In the calculation process, the transverse velocity and the axial velocity of the axial node are calculated and transplanted to the GPU for solving. The implementation mode is as follows:

(1) transmitting the gap information and the subchannel information contained in the axial layer j to an equipment memory from a CPU memory;

Meanwhile, as an optimization technology, a function for solving the transverse speed and the axial speed in the GPU function is decomposed into two functions, and two threads of OpenMP are added to simultaneously solve the axial speed and the transverse speed of the axial layer. The pseudo code is as follows:

in addition, the solution of the pressure coefficient matrix generally needs to call an existing mathematical solution library (such as PETSc), and the optimization of the part takes into account that the solution library functions called in the calculation process are transplanted to the GPU, and then the GPU optimization for solving the pressure coefficient matrix is achieved by calling the solution library transplanted to the GPU.

The parallel solving flow of each solving domain after the optimization is completed is shown in fig. 5.

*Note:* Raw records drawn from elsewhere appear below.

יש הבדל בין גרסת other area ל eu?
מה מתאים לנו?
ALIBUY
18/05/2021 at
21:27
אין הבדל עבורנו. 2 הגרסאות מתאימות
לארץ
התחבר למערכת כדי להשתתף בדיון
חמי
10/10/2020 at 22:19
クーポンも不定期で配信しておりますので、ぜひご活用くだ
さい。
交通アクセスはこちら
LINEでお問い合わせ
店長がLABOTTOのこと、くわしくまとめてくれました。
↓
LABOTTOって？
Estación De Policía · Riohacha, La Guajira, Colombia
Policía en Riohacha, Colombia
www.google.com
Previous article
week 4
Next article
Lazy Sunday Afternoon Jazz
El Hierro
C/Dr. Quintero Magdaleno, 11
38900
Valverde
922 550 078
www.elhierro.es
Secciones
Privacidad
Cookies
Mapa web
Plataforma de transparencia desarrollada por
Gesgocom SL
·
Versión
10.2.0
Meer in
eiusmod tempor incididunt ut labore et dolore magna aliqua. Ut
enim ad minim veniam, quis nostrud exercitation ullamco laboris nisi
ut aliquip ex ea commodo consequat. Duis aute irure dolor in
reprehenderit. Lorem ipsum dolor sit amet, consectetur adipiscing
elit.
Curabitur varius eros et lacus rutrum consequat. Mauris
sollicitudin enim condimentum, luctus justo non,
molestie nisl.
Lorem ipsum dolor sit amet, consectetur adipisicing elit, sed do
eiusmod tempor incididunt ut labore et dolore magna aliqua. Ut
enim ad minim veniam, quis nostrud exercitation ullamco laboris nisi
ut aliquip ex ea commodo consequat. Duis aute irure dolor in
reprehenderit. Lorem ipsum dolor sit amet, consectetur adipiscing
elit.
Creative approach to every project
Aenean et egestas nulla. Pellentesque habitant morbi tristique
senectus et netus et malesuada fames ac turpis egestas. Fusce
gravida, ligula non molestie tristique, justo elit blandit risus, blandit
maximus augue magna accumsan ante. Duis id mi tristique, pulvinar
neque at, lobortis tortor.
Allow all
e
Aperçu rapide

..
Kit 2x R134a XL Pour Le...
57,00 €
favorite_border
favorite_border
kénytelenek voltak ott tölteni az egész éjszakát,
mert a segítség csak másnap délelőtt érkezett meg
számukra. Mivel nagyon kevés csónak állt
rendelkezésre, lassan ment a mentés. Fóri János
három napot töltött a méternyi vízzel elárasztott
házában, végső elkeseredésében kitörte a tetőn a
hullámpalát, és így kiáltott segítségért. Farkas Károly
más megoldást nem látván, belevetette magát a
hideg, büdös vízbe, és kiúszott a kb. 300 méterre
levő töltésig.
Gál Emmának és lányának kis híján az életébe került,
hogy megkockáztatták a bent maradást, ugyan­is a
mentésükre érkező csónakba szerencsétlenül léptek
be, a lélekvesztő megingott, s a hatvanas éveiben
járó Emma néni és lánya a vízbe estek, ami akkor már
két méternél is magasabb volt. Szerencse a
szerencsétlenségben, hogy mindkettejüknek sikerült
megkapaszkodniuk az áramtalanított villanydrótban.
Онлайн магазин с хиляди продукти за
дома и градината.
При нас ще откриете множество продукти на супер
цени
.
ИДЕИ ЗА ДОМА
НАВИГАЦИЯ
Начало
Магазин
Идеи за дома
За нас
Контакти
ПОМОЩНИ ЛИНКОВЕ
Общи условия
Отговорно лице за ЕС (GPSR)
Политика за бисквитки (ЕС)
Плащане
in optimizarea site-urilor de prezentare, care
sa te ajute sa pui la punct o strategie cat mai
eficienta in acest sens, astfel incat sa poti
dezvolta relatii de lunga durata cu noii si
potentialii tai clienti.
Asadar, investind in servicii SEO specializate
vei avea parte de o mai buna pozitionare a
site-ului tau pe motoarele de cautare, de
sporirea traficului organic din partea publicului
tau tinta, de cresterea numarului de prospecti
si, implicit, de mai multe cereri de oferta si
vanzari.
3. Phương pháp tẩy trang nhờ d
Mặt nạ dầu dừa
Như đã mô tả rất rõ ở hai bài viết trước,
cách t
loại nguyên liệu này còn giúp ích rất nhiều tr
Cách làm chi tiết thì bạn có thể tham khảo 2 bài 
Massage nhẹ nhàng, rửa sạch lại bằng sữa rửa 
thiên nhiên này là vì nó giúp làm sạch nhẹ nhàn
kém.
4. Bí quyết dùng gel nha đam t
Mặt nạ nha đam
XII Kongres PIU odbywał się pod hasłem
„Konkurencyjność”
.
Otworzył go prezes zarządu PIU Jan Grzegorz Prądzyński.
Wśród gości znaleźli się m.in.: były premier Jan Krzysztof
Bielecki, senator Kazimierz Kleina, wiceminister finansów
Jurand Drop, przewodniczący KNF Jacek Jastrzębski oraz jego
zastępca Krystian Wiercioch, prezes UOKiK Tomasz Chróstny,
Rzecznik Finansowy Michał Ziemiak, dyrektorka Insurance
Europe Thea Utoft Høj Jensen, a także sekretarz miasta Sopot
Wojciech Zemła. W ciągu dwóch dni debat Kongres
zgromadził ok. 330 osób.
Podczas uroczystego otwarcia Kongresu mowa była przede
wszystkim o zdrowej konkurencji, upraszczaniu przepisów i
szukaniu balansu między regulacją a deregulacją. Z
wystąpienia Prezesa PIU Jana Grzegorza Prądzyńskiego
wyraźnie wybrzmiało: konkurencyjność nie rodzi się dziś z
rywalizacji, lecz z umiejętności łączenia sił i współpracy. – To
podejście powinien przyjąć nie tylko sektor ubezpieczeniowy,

It will be apparent to those skilled in the art that various changes and modifications may be made in the present invention without departing from the spirit and scope of the invention. Thus, if such modifications and variations of the present invention fall within the scope of the claims of the present invention and their equivalents, the present invention is intended to include such modifications and variations.

Claims

1. A parallel realization and optimization method for numerical reactor thermal hydraulic sub-channel simulation is characterized in that: the method uses the CPU + GPU mixed heterogeneous structure to realize the simulation calculation of the thermal hydraulic subchannel, the part for solving the heat transfer coefficient in the solution solid heat conduction part is transplanted to the GPU to be solved, and the heat transfer coefficient solution process is further parallelized through OpenMP when traversing the subchannel and traversing the axial node; in the establishment and solution part of the momentum equation, the transverse speed and the axial speed of the axial node are calculated and transplanted to a GPU for solution, a function for solving the transverse speed and the axial speed in a GPU function is decomposed into two functions, and two OpenMP threads are added to simultaneously solve the axial speed and the transverse speed of one axial layer;

the implementation manner of transplanting the part for solving the heat transfer coefficient in the solid heat conducting part to the GPU for solving is as follows:

4) transmitting the solved result from the equipment memory to a CPU memory, and performing subsequent program calculation;

the specific method for further parallelizing the heat transfer coefficient solving process through OpenMP is that n threads are used for solving the heat transfer coefficient solving process, the original calculation scale is equally divided into n parts, and each thread bears 1/n of the original calculation amount;

the implementation method for transplanting the transverse speed and the axial speed of the axial node to the GPU for solving is as follows:

(3) transmitting the calculated transverse speed and axial speed from the equipment memory back to the CPU memory;

when the pressure coefficient matrix is solved, solving library functions required to be called in the calculation process are transplanted to the GPU, and then the solving library function transplanted to the GPU is called to realize optimization processing of the pressure coefficient matrix.